People think that “queue” is just “q” followed by 4 silent letters
But those letters aren’t silent. They’re just waiting their turn.
I lent a hot girl my umbrella yesterday.
That takes the number of girls I've made wet this year to -1.
“I made a pencil with two erasers.”
"It was pointless."
My job is to drill holes in things and then bolt them together…
At first it’s boring, but later on, it’s riveting…
A charity worker stopped me in the street and asked if I fancied taking part in a marathon.

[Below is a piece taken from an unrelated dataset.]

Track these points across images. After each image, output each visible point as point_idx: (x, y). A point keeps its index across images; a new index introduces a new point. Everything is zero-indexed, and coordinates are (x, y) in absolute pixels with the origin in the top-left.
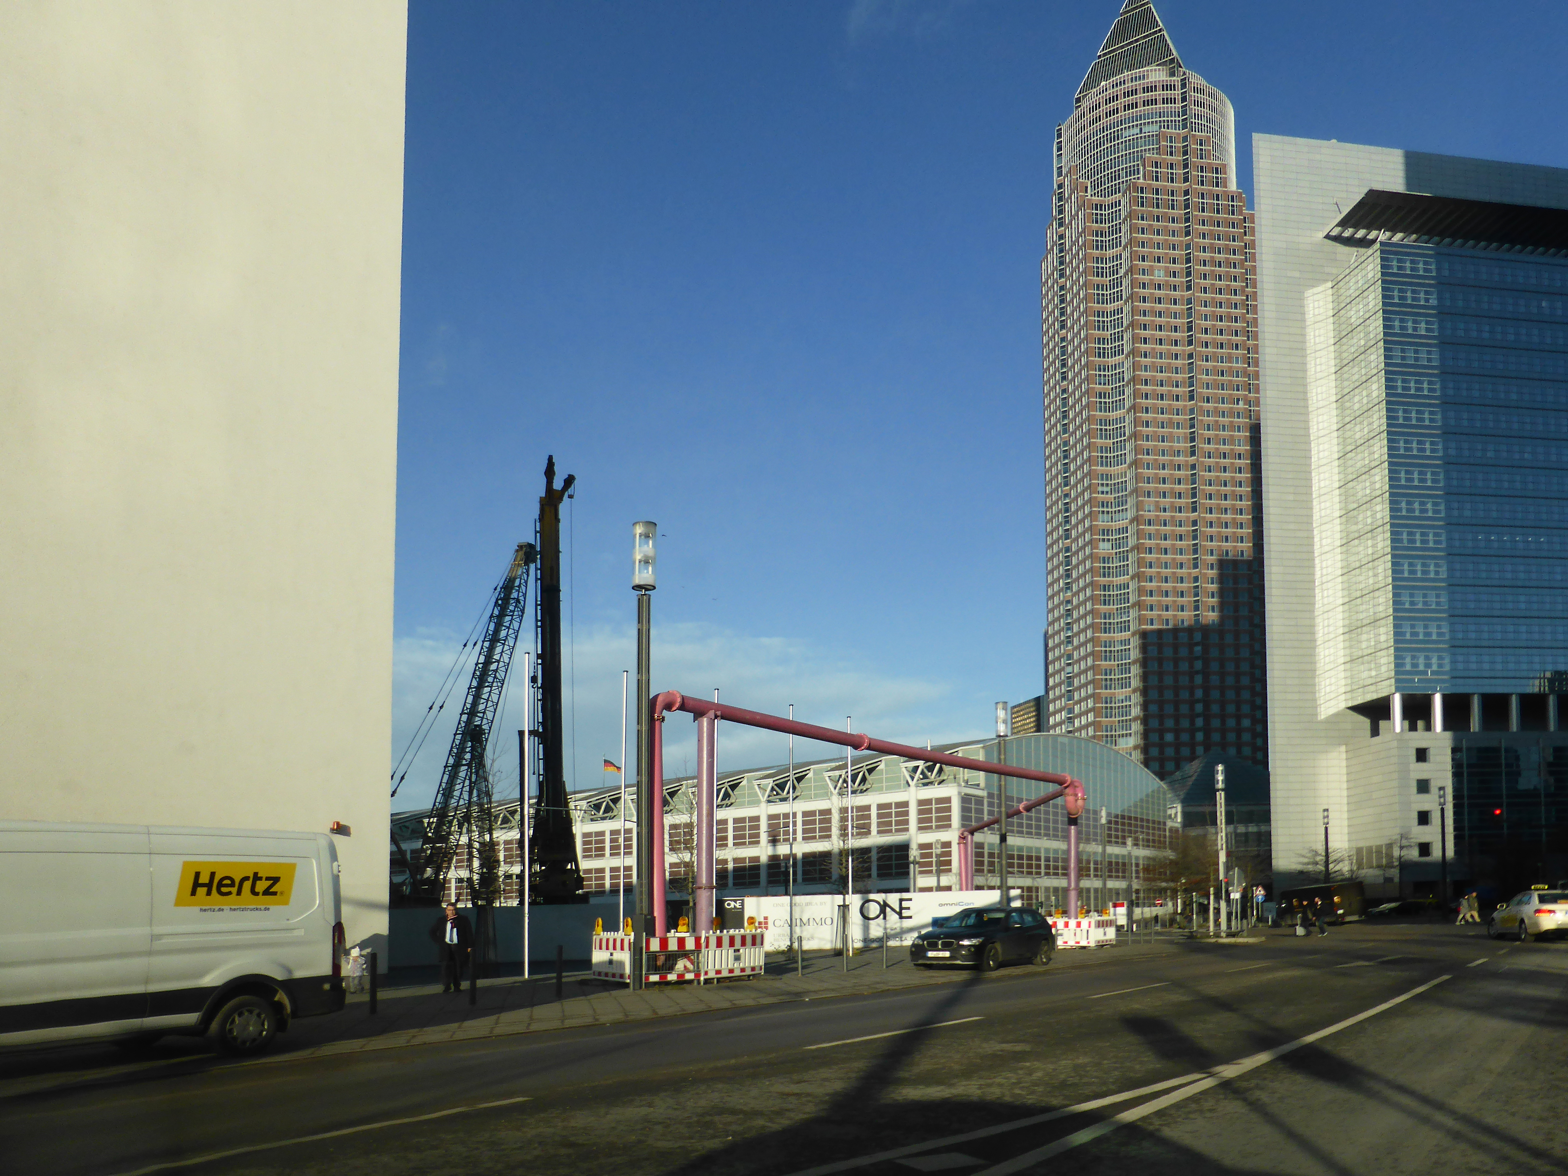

I was going to decline but he told me it was for disabled kids and children with severe learning difficulties. I thought, fuck me, I might win this
If I won $298 million I’d donate a quarter of it to charities…
I'm not sure what I'd do with the other $297,999,999.75 though.
I’m in a time traveling rock band
It's called AD/BC
I’ve been accused of plagiarism
Their words, not mine
I have a Himalayan friend that told me he was going to the protests today…
… I just saw the news and I think I saw Himalayan there.
My work has just hired an Australian IT expert
He comes from a LAN down under
Whats Gordon Ramsay’s favourite sub-reddit.
IT'S FUCKING R/AWW , YOU IDIOT!
What do you call a pen that isn’t moving?
Stationary.
I know a great knock-knock joke, but you need to start it.
You: Ok, knock knock Me: Who's there? You: …? Me: 😃
Win10
Just got done with a company wide upgrade to Windows 10 and let me tell ya. Windows isn’t even compatible with Windows.